Except that at quarter to one, it stopped raining.  I decided after all to make a break for it (Malcolm stayed in front of the fire).  Maryse arrived at the usual rendezvous too, then Annick and Michel turned up.  Then Jean-Charles, Danielle and Marcel.  We’d all got cabin fever and we’d walk come what may.  We had three rain-free hours.  No country paths for us today: all sodden.  Strictly road-walking.  Snowy fields, snowy views across to the Plantaurel, a small lake, forest paths.  We had our ‘pause café’ at Fajou, with its 400 year old oak, and an apple tree just waiting for us to collect its windfalls.  Still no rain.  Still an hour’s walk to do though, so we didn’t stop for long, and continued onwards, enjoying the familiar landscape in its new white winter clothing

Back home, refreshed after a shower and a cup of tea, I leaned over to draw the curtains.  Of course I glanced out of the window.  You’ve guessed.  It was raining again

Prunelles, gratte-culs et champignons…

…  which are, being translated, sloes, rosehips and mushrooms.  But it sounds rather more poetic in French, non?  Even if you take into account that ‘gratte-cul‘ translates as ‘scratch-bum‘, because as every naughty school child knows, rosehips seeds are distressingly itchy when shoved down against the skin.

Chapelle Saint Roch
Chapelle Saint Roch

Anyway, I went off by myself for a walk the other day, starting by the ancient and slightly isolated Chapelle Saint Roch.  There’s still a pilgrimage there every year, because he’s the patron saint of plague victims, and well, you never know, do you?
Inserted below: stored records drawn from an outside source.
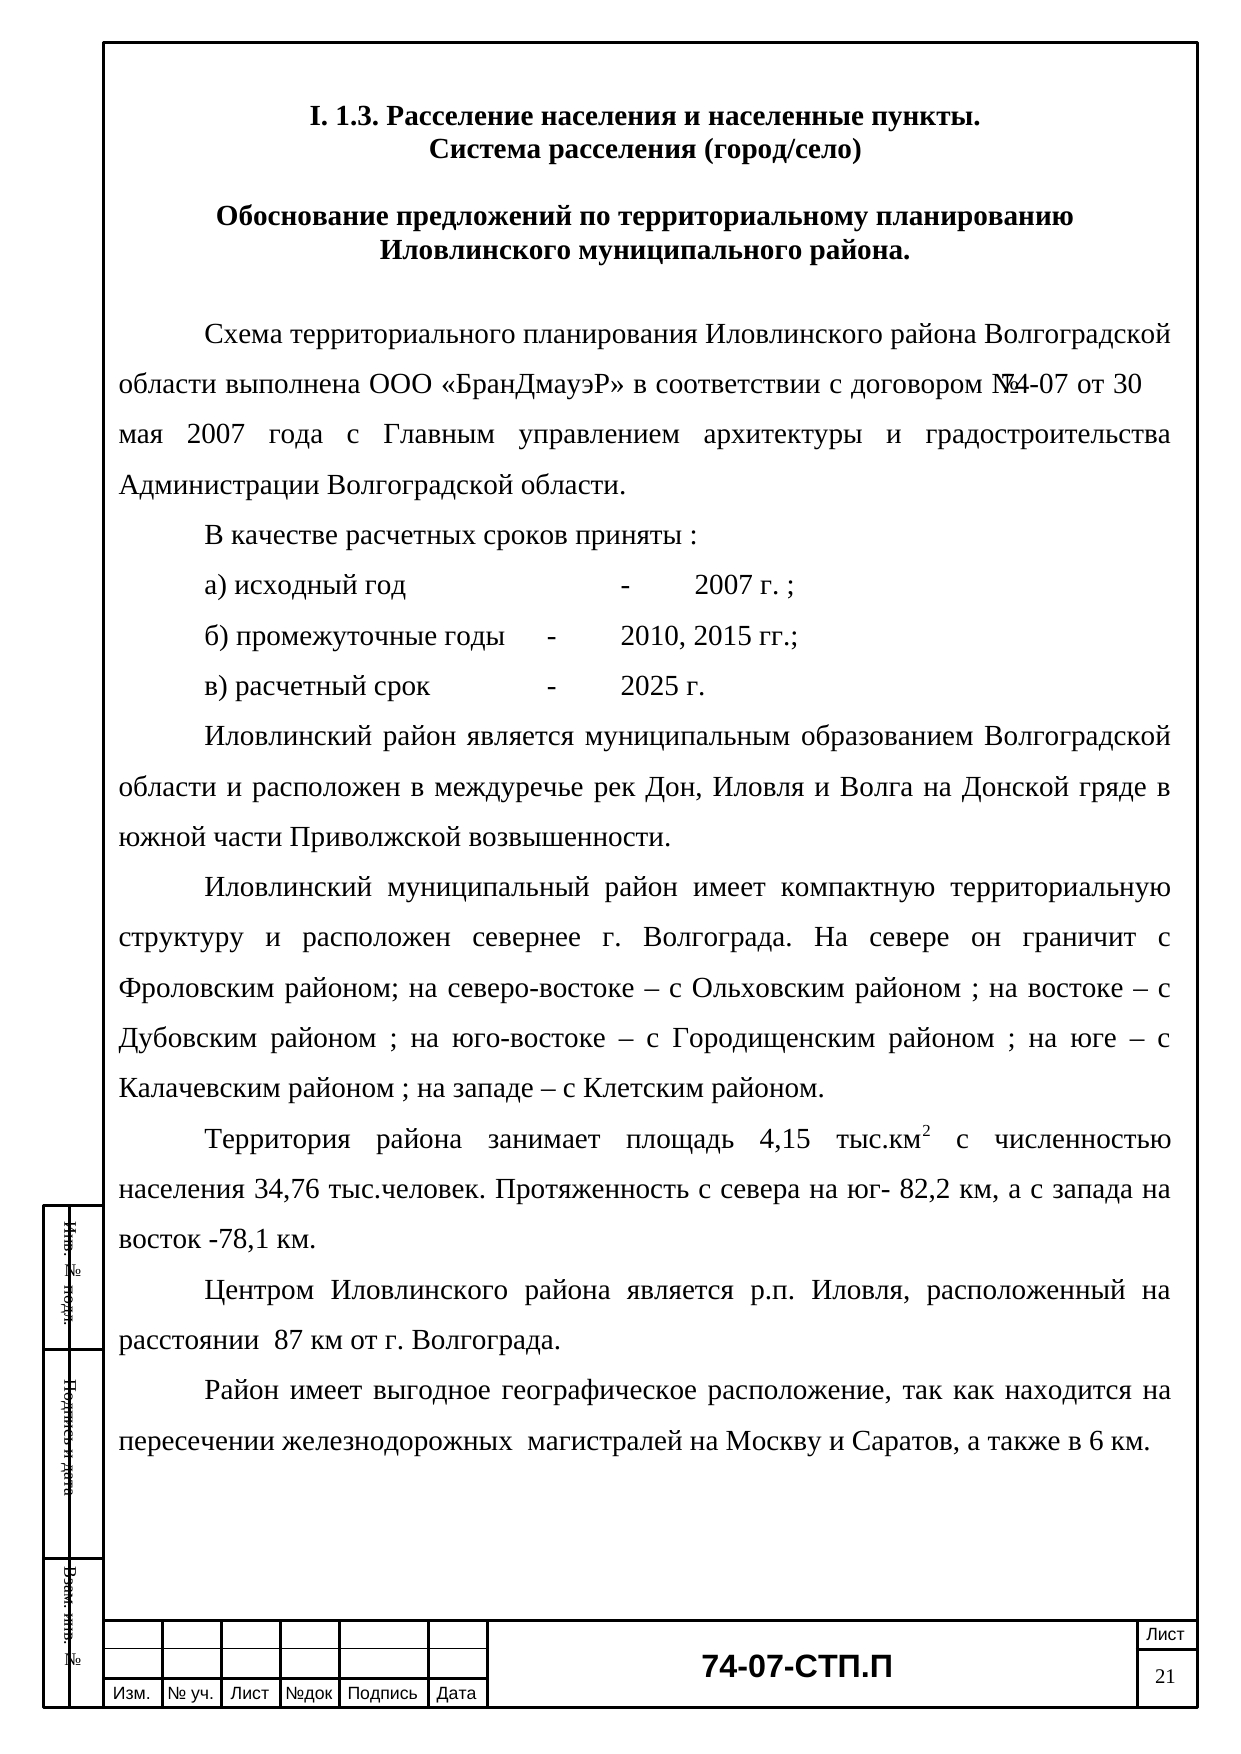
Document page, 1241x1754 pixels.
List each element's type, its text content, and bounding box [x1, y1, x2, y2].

text Центром Иловлинского района является р.п. Иловля, расположенный на расстоянии от г. Волгограда. [118, 1272, 1172, 1356]
text Обоснование предложений по территориальному планированию Иловлинского муниципального района. [118, 198, 1172, 266]
text I. 1.3. Расселение населения и населенные пункты. [118, 98, 1172, 131]
text в) расчетный срок - . [118, 668, 1172, 702]
text В качестве расчетных сроков приняты : [118, 517, 1172, 551]
text Район имеет выгодное географическое расположение, так как находится на пересечении железнодорожных магистралей на Москву и Саратов, а также в . [118, 1372, 1172, 1456]
text а) исходный год - . ; [118, 567, 1172, 601]
text Территория района занимает площадь 4,15 тыс.км2 с численностью населения 34,76 тыс.человек. Протяженность с севера на юг- , а с запада на восток . [118, 1121, 1172, 1255]
text Система расселения (город/село) [118, 131, 1172, 165]
text Схема территориального планирования Иловлинского района Волгоградской области выполнена ООО «БранДмауэР» в соответствии с договором № 74-07 от 30 мая 2007 года с Главным управлением архитектуры и градостроительства Администрации Волгоградской области. [118, 316, 1172, 500]
text б) промежуточные годы - 2010, 2015 гг.; [118, 618, 1172, 651]
text Иловлинский муниципальный район имеет компактную территориальную структуру и расположен севернее г. Волгограда. На севере он граничит с Фроловским районом; на северо-востоке – с Ольховским районом ; на востоке – с Дубовским районом ; на юго-востоке – с Городищенским районом ; на юге – с Калачевским районом ; на западе – с Клетским районом. [118, 869, 1172, 1104]
text Иловлинский район является муниципальным образованием Волгоградской области и расположен в междуречье рек Дон, Иловля и Волга на Донской гряде в южной части Приволжской возвышенности. [118, 718, 1172, 852]
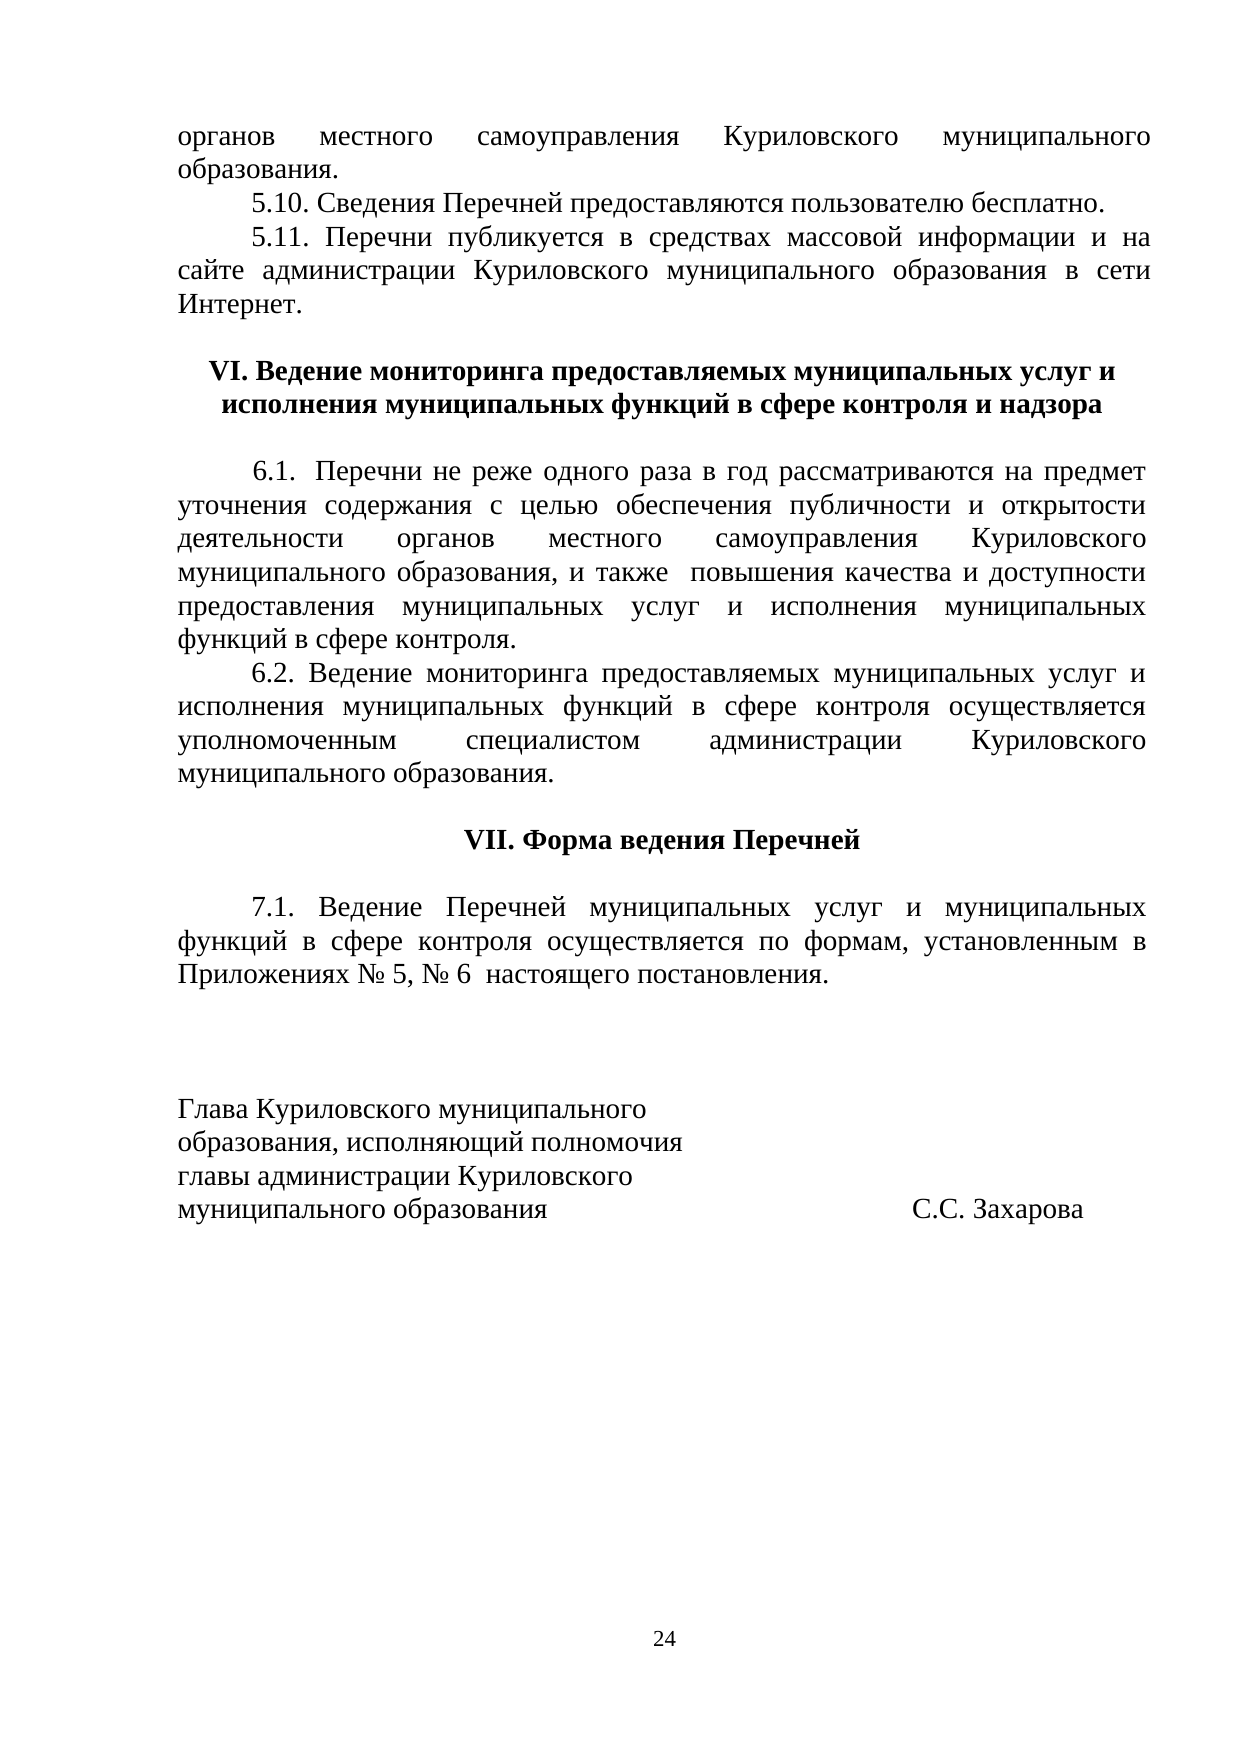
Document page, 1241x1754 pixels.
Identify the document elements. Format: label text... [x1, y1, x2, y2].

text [177, 118, 1152, 185]
text VII. Форма ведения Перечней [177, 822, 1147, 856]
text 5.11. Перечни публикуется в средствах массовой информации и на сайте администрации Куриловского муниципального образования в сети Интернет. [177, 219, 1152, 319]
text 6.1. Перечни не реже одного раза в год рассматриваются на предмет уточнения содержания с целью обеспечения публичности и открытости деятельности органов местного самоуправления Куриловского муниципального образования, и также повышения качества и доступности предоставления муниципальных услуг и исполнения муниципальных функций в сфере контроля. [177, 453, 1147, 655]
text 6.2. Ведение мониторинга предоставляемых муниципальных услуг и исполнения муниципальных функций в сфере контроля осуществляется уполномоченным специалистом администрации Куриловского муниципального образования. [177, 655, 1147, 789]
text муниципального образования С.С. Захарова [177, 1191, 1152, 1225]
text образования, исполняющий полномочия [177, 1124, 1152, 1158]
text Глава Куриловского муниципального [177, 1091, 1152, 1124]
text 7.1. Ведение Перечней муниципальных услуг и муниципальных функций в сфере контроля осуществляется по формам, установленным в Приложениях № 5, № 6 настоящего постановления. [177, 889, 1147, 990]
text VI. Ведение мониторинга предоставляемых муниципальных услуг и исполнения муниципальных функций в сфере контроля и надзора [177, 353, 1147, 420]
text 5.10. Сведения Перечней предоставляются пользователю бесплатно. [177, 185, 1152, 219]
text главы администрации Куриловского [177, 1158, 1152, 1191]
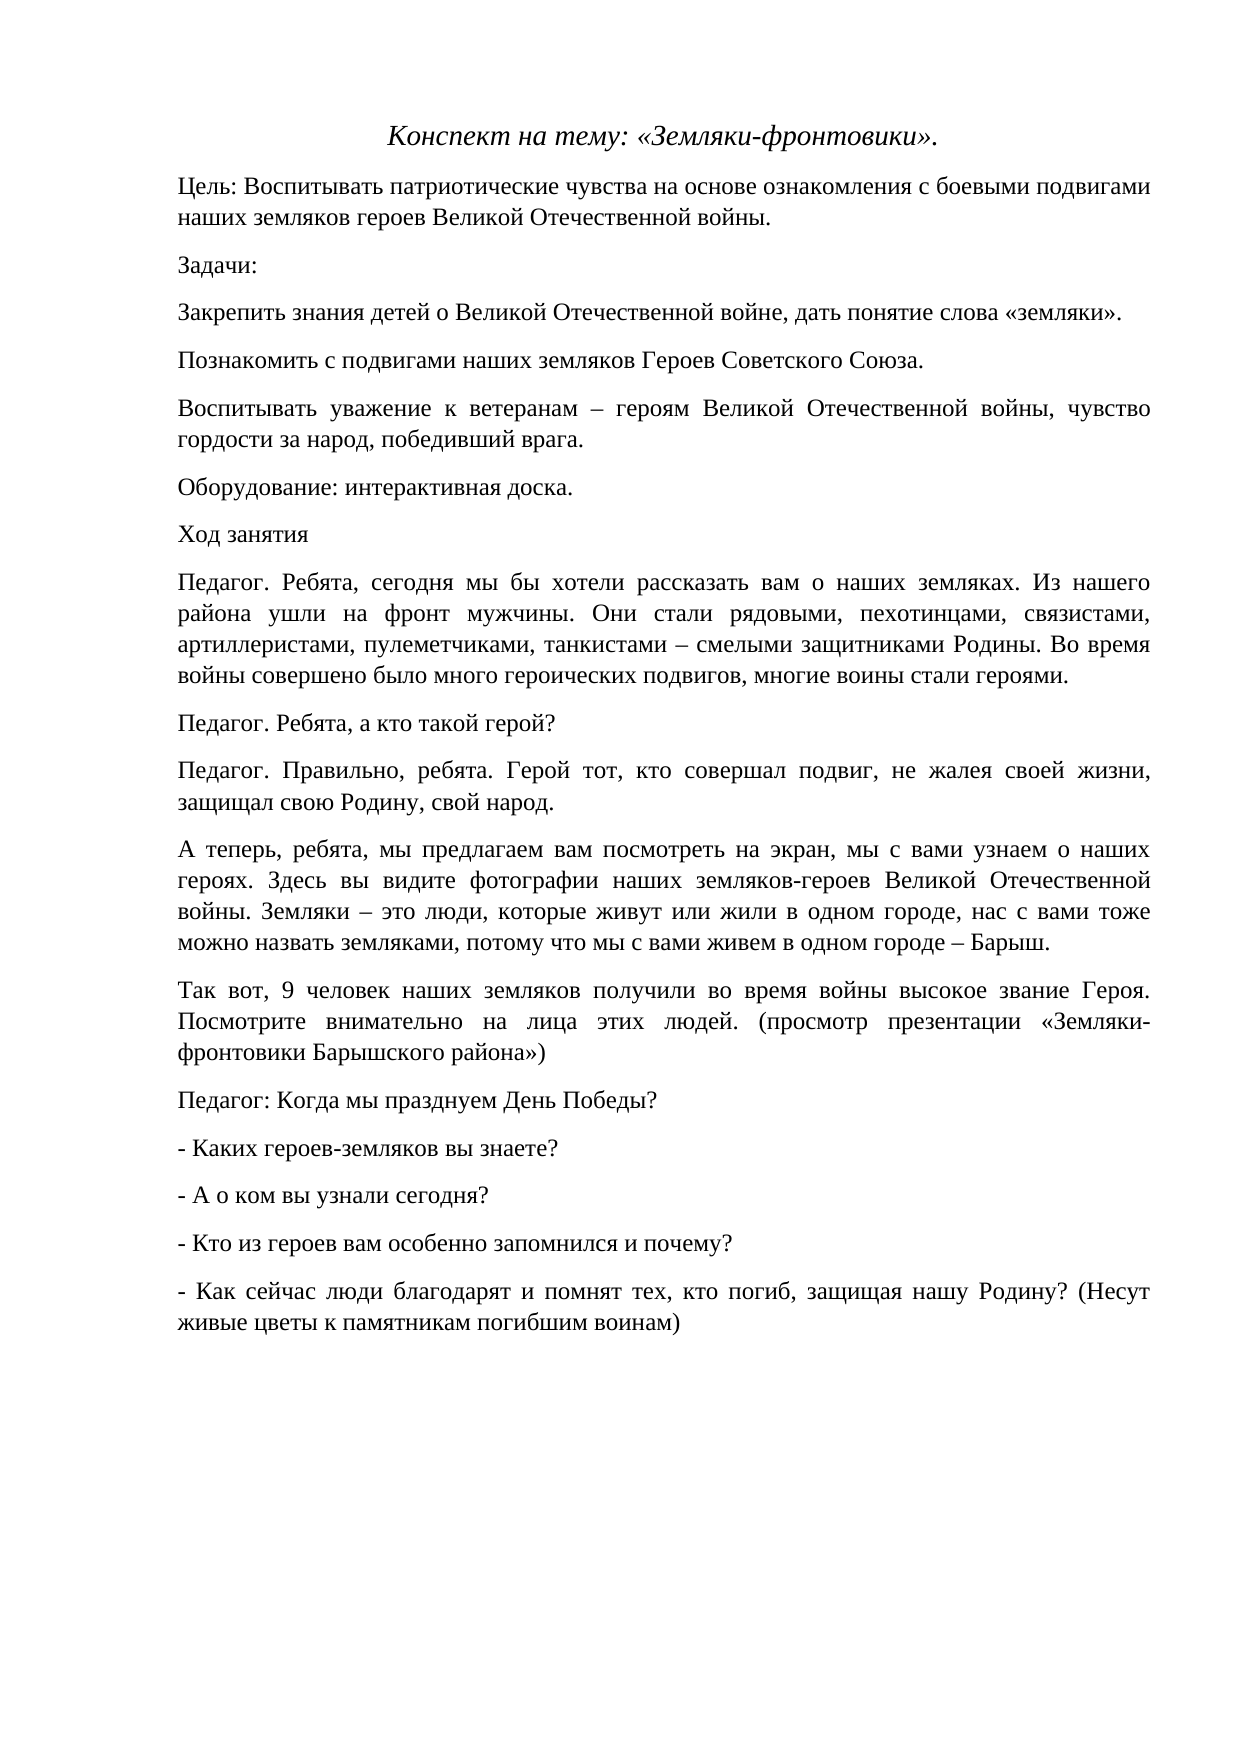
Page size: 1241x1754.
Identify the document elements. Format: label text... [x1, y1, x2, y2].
I’d got several ‘au cas ‘ bags, ‘just in case’ I found sloes, rosehips and mushrooms.  It wasn’t ‘just in case’ really though.  I know exactly where to look for the juiciest sloes, the thorniest rosehips, and even a decent clutch of field mushrooms.  Finding mushrooms before the French get to them counts as a real achievement for me.

It pays to have tough clothes when you hunt among the scratchy brambles for the sloes and hips nearby
It pays to have tough clothes when you hunt among the scratchy brambles for the sloes and hips nearby

Here are my sloes, destined not for sloe gin this year: we seem to have such a lot left from the last few years.  No, this year I’m making  a richly flavoured jelly with the fruit I picked that morning and a few windfalls.

Sloes waiting to be picked
Sloes waiting to be picked

And here are the rosehips.  It’s a syrup for those, I think.

Rosehips with thorns ready for the attack
Rosehips with thorns ready for the attack

But the mushrooms……  Someone got there before me.  And it wasn’t a Frenchman .  Grrr.